Copy out the text lines of all the material below word for word, leaving out the pictures.

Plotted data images
BEGIN

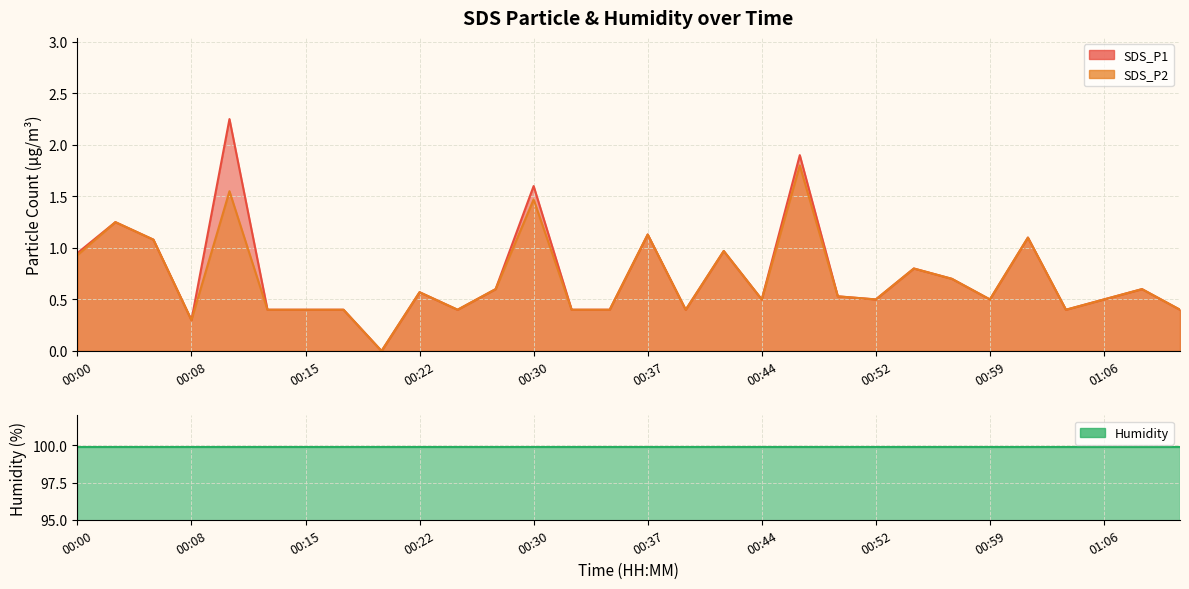

Which series changed the most between 00:15 and 00:25?

SDS_P1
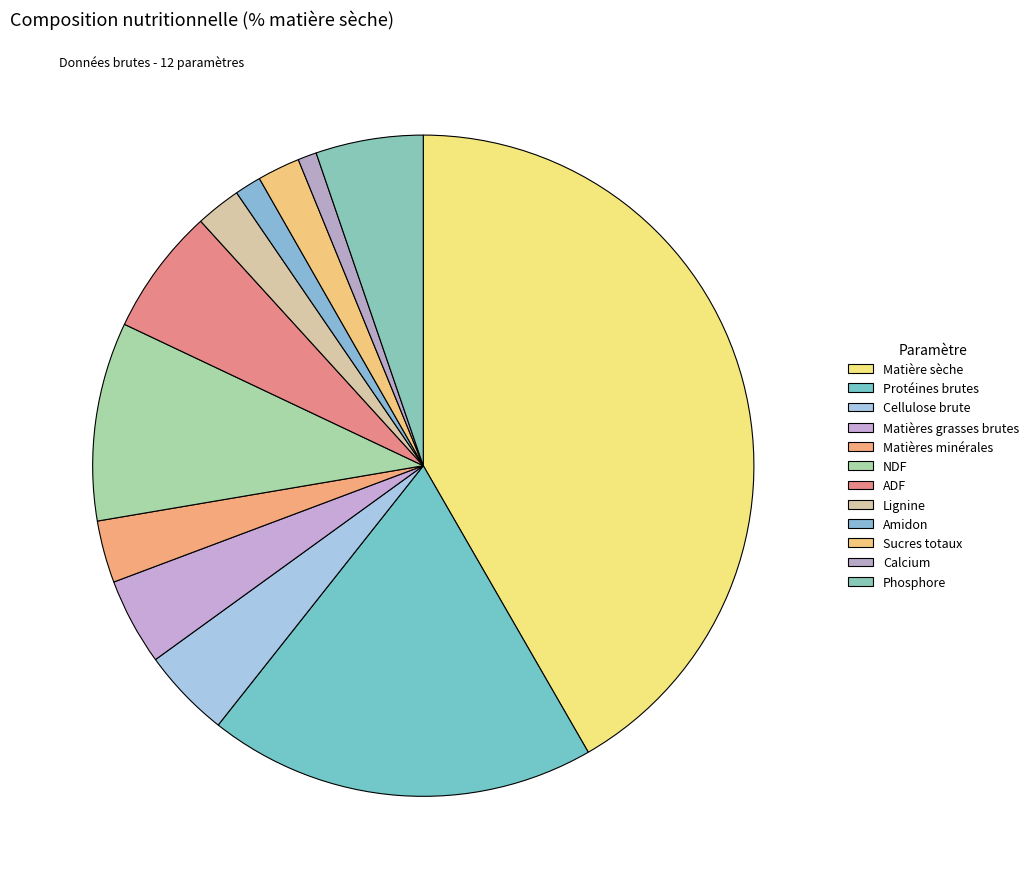

The ADF slice represents 6% of the pie. True or false?

True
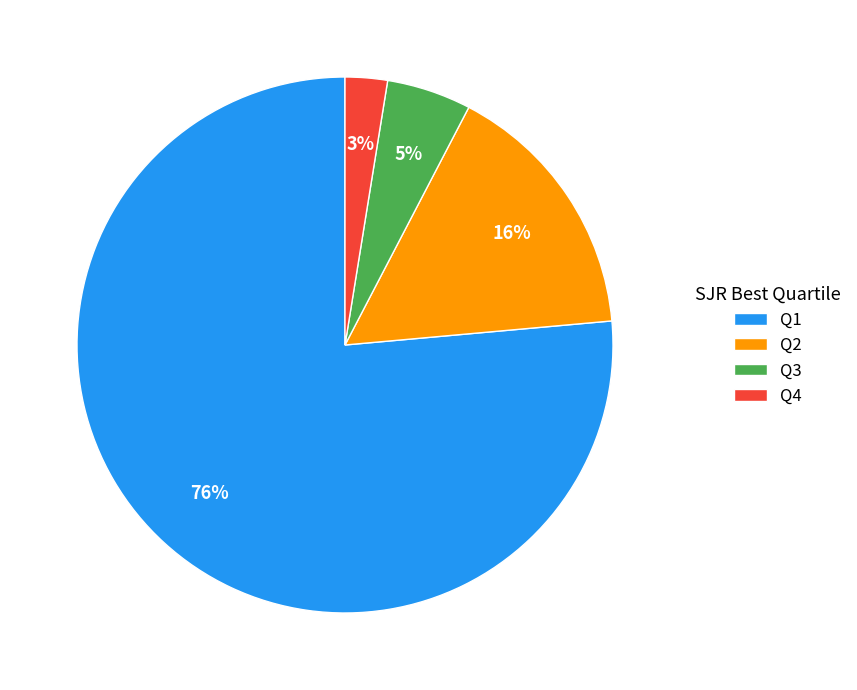

To the nearest percent, what is the combined percentage of Q1 and Q4?

79%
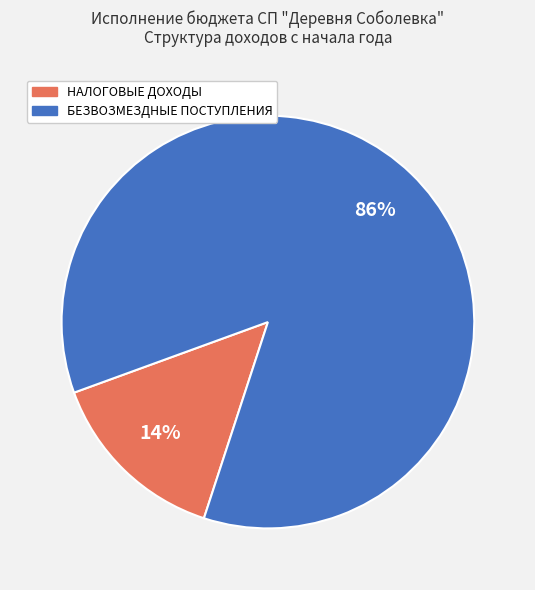

Is there any slice that represents more than half of the pie?

Yes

END

ANSWER BELOW
Which series changed the most between 00:15 and 00:25?

SDS_P1

The ADF slice represents 6% of the pie. True or false?

True

To the nearest percent, what is the combined percentage of Q1 and Q4?

79%

Is there any slice that represents more than half of the pie?

Yes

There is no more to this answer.